## SOURCE TEXT
- Opening Delimiter -

When the building staff identify a resident with a potential psychiatric illness, they fill out a referral form and select one of the four prevalent disorders. Rye noted that the staff nearly always identifies the correct diagnosis.

When Rye picks up a referral form, she evaluates the resident at that time if possible, but no later than three weeks after.

"A resident manager or other building staff usually accompanies me to meet the resident the first time or makes the initial phone call if the resident has a telephone," said Rye.

"I introduce myself as a nurse rather than a psychiatric nurse because residents seem more familiar with that role and are more likely to accept my help," said Rye.

Rye does the initial assessment of the resident then returns with Rabins to conduct a joint psychiatric evaluation.

They draw up a treatment plan that may include medications prescribed by Rabins. "If there are comorbid medical conditions, we will consult with or refer to a general practitioner in one of the building’s on-site medical clinics," said Rye.

"I typically see an elderly resident with bipolar disorder who is habitually noncompliant with his or her medications or a resident with a psychiatric condition and comorbid medical conditions such as diabetes, high blood pressure, or congestive heart failure who has trouble keeping track of different medications," said Rye.

She meets with the patient initially once a week for education and counseling and then less often once the person is stable.

"Our goal is to help the residents live independently for as long as possible. I usually transfer their psychiatric care to an outpatient psychiatric clinic after six months or to a medical day-treatment program if they have dementia. However, if these options are not feasible, I will continue to care for the person with a chronic mental illness as long as necessary," said Rye.

The public health approach to treating the elderly in the PATCH program appears to be effective in reducing psychiatric symptoms. A study by Rabins and colleagues at Johns Hopkins reported in the June 7 Journal of the American Medical Association shows a significant reduction of symptoms among the PATCH group compared with the control group of elderly residents with psychiatric disorders in public housing.

The participants were aged 60 and older, predominantly African American, female, and living alone in one of six public housing buildings in Baltimore. Sixty-six residents were randomized to the PATCH program and 96 residents were randomized to the control group.

- Closing Delimiter -

## DATASET EXCERPT
- Opening Delimiter -

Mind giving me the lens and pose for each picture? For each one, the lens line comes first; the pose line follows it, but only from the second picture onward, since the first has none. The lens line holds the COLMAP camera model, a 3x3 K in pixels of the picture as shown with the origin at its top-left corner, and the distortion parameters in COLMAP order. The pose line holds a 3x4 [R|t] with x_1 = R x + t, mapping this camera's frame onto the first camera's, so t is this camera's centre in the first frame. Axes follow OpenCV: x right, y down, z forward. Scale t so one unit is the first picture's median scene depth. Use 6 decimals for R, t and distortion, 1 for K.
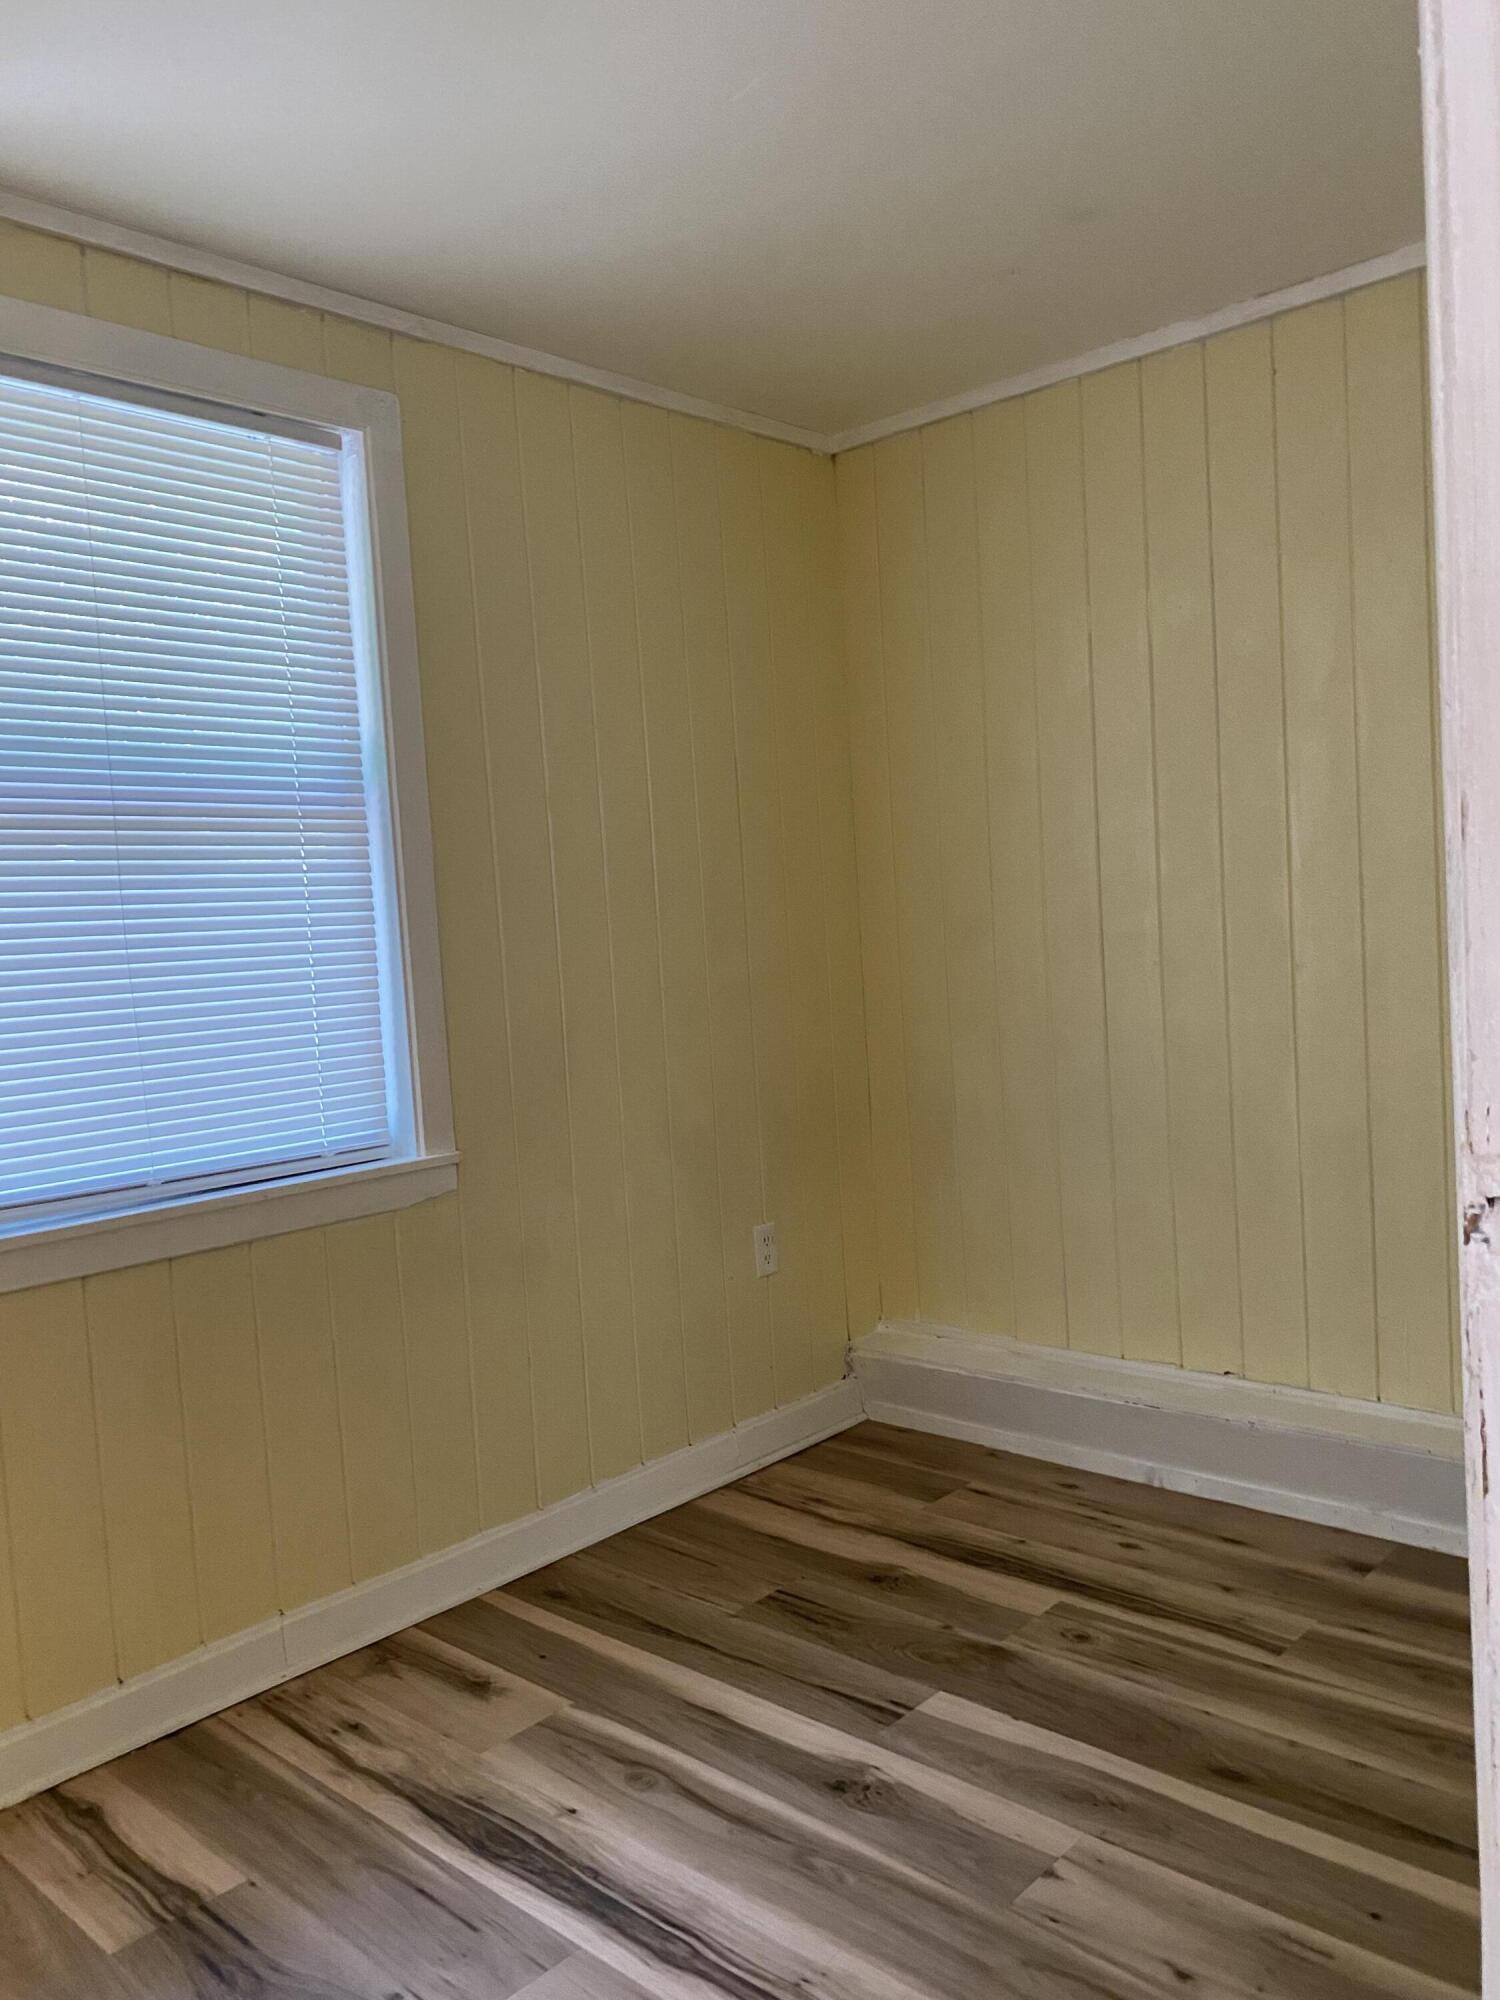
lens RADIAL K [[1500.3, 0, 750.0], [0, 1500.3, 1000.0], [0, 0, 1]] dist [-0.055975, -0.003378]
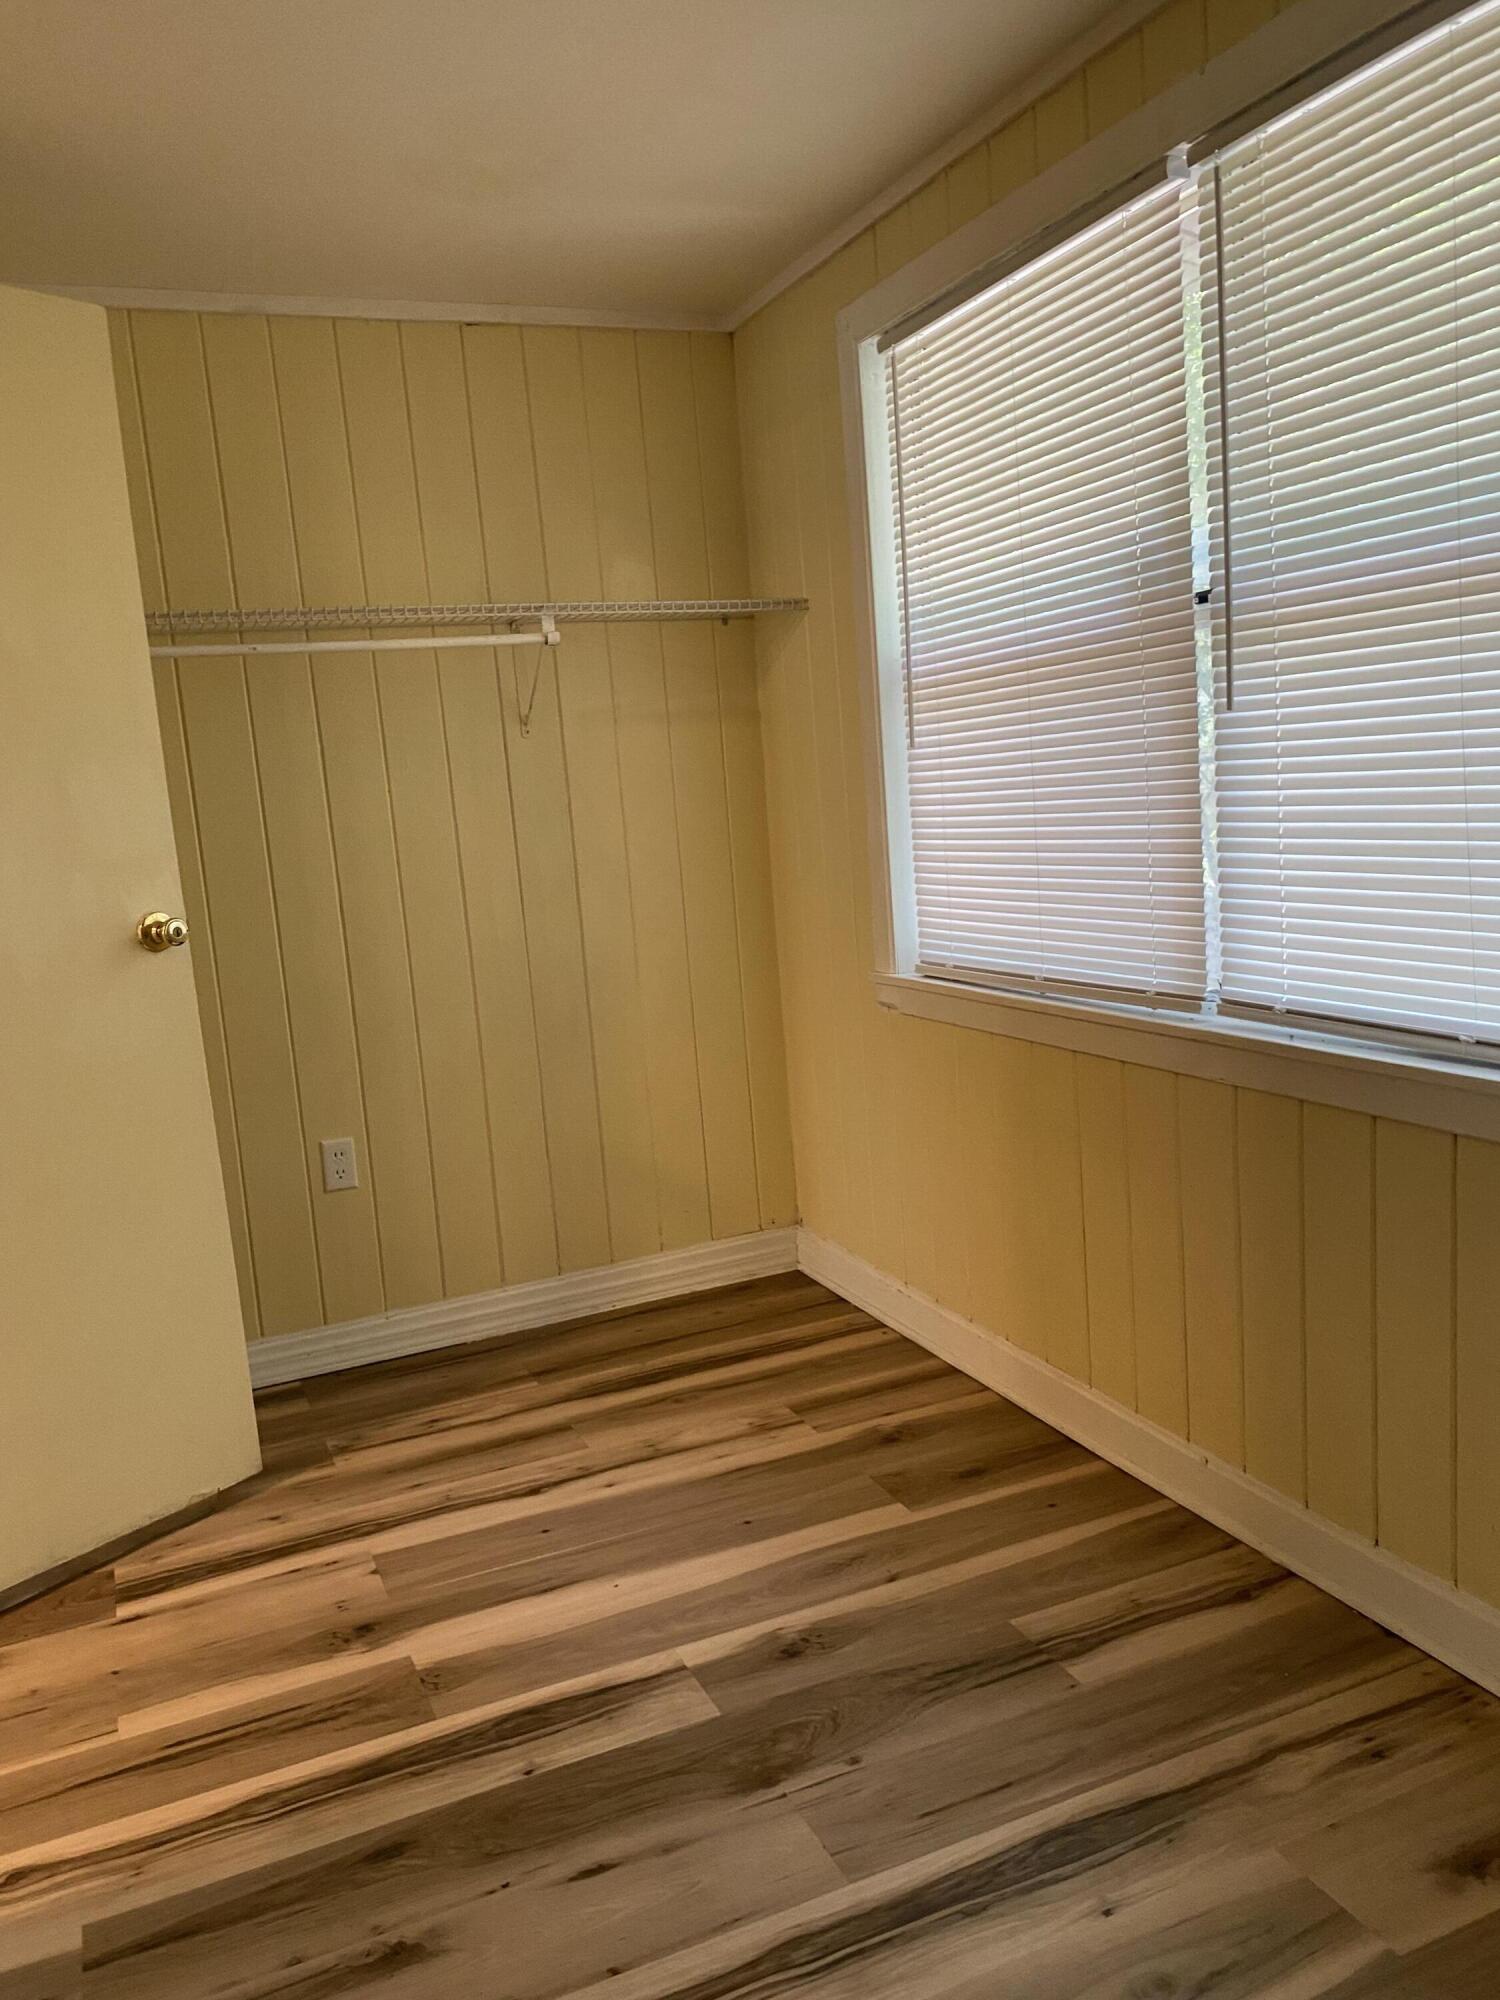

- Closing Delimiter -

## WHAT TO WORK ON
Extend the text on the PATCH program from where it stops. The material is separate from the text on the PATCH psychiatric outreach program.

## EXPECTED ANSWER
Nearly one-third of each group was diagnosed with a psychiatric disorder according to DSM-III-R. The most prevalent were cognitive (dementia) and mood disorders, followed by psychotic and substance abuse disorders, according to the researchers.

Although a secondary goal of PATCH was to prevent evictions and undesirable moves to long-term care, the study showed the PATCH group had roughly the same number of both as did the control group, according to Rabins.

Ira Katz, Ph.D., and James Coyne, Ph.D., with the departments of psychiatry and family practice, respectively, at the University of Pennsylvania suggest in an editorial in the same issue of JAMA that a move to long-term care is not necessarily an undesirable outcome.

They noted that some patients with Alzheimer’s or other irreversible causes of disability may be overwhelmed by the demands of independent living and may be reluctant to recognize how much support they require. "In such cases, helping patients recognize their impairments and accept the need for long-term care should be viewed as a positive outcome of mental health care."

They agreed with Rabin’s proposal that Medicare should cover programs like PATCH under its home-care benefits to make them accessible to more elderly people. "The public health model suggests the importance of modifying current public policy to bring care for mental disorders out of the traditional mental health care system and integrating it with housing, long-term care, and medical care systems."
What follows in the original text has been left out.